November 18, 2021

High inflation hits the pockets primarily of people with low incomes

 American stock indices continue to be very close to their absolute highs and their growth may continue in the near future. As we have already said, so far investors have not shown any concerns either about the fact that the Fed has begun to curtail the quantitative stimulus program or about the fact that the entire "bubble" may burst. Thus, "risk is a noble cause" is the main motto of investors at this time. Plus, many of them are more afraid of inflation than the stock market crash, which will recover after it anyway. Therefore, the Dow Jones, NASDAQ, and S&P 500 indices continue to maintain prospects for further growth. From our point of view, this growth will stop in the next 2-3 months, since inflation in the US will still have to slow down a little, and the amount of money coming into the economy from the Fed will decrease from month to month. At the same time, a month ago, few people believed that inflation in America could exceed 5.8%.

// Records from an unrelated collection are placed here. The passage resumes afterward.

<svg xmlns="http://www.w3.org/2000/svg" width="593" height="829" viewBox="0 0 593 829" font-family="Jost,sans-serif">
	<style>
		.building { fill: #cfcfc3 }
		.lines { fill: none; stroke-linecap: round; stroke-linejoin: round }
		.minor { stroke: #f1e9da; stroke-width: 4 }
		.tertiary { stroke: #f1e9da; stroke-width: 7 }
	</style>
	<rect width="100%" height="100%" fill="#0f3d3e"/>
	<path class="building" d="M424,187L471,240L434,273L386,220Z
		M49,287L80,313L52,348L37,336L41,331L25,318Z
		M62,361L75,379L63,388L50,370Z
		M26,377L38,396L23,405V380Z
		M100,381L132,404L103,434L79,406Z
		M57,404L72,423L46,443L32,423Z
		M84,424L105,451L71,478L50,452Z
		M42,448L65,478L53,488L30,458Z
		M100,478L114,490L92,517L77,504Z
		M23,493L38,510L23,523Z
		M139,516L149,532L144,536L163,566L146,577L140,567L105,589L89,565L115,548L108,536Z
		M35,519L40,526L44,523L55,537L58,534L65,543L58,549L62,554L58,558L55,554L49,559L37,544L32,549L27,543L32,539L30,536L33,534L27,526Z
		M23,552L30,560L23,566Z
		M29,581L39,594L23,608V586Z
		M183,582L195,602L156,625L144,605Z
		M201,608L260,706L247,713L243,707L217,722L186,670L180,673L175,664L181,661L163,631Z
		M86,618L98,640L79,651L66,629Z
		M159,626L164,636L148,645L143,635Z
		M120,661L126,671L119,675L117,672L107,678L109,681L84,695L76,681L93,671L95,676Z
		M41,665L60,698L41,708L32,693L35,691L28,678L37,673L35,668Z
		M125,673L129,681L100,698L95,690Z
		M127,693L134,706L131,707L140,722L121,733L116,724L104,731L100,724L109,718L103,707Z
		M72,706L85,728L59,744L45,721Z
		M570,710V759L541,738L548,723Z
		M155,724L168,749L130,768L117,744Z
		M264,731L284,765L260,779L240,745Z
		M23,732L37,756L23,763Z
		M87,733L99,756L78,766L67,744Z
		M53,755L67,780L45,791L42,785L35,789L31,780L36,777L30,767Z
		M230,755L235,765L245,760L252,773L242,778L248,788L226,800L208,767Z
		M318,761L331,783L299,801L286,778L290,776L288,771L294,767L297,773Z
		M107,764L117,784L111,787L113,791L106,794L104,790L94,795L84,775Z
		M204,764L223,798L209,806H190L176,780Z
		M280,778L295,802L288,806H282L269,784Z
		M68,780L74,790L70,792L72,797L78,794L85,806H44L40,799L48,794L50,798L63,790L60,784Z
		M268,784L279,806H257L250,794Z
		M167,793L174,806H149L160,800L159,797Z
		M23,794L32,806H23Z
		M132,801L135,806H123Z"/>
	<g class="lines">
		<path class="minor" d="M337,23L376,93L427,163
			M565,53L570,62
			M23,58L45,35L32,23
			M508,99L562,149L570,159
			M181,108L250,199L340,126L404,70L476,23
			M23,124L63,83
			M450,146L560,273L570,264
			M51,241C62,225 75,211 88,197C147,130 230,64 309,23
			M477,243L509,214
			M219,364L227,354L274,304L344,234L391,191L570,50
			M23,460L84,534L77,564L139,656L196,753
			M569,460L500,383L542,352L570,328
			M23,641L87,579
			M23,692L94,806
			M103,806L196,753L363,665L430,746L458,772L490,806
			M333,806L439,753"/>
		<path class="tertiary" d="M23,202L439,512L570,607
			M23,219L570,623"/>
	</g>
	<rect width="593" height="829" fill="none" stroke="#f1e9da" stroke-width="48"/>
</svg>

According to some experts, at this time, there is a process of losing faith in the Fed among ordinary Americans, which is very bad after the scandal with the purchase of securities by some members of the board. The Fed continues to state that high inflation is temporary and will gradually slow down next year. However, initially, the rhetoric was as follows: inflation will remain high for several months and will begin to slow down by the end of 2021. And in fact, we now have a high probability of its growth next year. Jerome Powell himself said not so long ago that problems with supply chains are not being solved in any way, and energy prices are not falling, so high inflation may be observed longer than previously planned. For example, according to the chief economic adviser of Allianz Mohamed El-Erian, high inflation is not a temporary phenomenon, and the Fed is losing its credibility among various segments of the population with its rash statements and incorrect assessment of inflation. First of all, we are talking about people with the lowest income, since it is for them that inflation hits the hardest. According to El-Erian, the very behavior of consumers and some mechanisms in the economy are changing. Supply disruptions and the coronavirus pandemic caused a drop in industrial production. But demand recovered much faster, especially since Americans had accumulated a lot of money during the pandemic. As a result, now many of them are willing to pay more for goods, which leads to an increase in prices. Consumers are ready to buy goods even for the future, as they understand that tomorrow maybe even more expensive. As a result, wages are also growing. Thus, the best solution would be to accelerate the curtailment of QE. This is what El-Erian and some members of the Fed think.